*Data shown*.
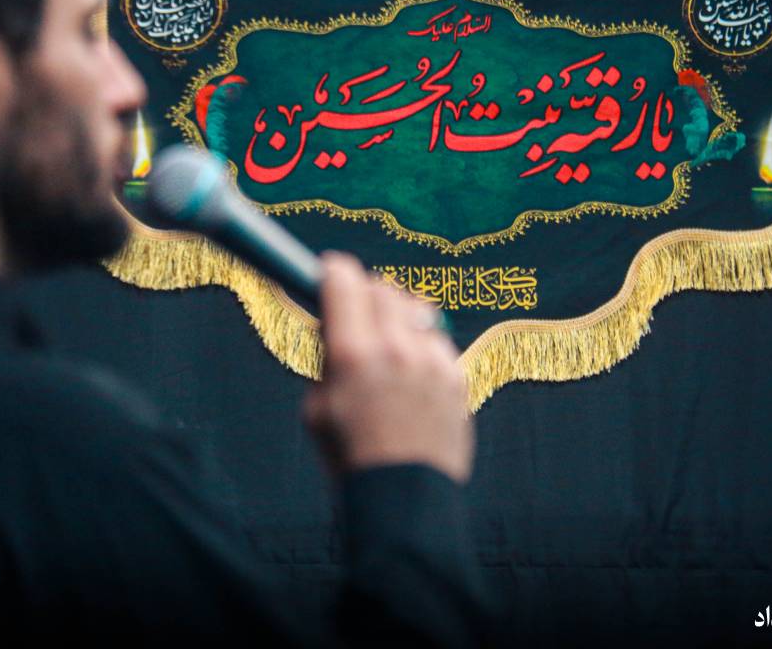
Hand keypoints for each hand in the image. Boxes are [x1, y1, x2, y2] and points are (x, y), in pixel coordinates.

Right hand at [303, 252, 473, 483]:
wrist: (401, 498)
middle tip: (357, 318)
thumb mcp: (314, 405)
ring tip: (387, 351)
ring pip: (413, 308)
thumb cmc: (349, 454)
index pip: (344, 279)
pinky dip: (422, 347)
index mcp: (351, 354)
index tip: (330, 276)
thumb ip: (327, 356)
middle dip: (365, 295)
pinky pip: (436, 339)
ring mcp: (430, 361)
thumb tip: (334, 321)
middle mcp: (394, 349)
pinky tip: (412, 377)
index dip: (333, 273)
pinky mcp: (456, 375)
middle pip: (381, 287)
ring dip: (396, 319)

*What to do*. Looking at the data above, how many lines hold the word "index"? Respond with the number alone.

*Answer space*. 4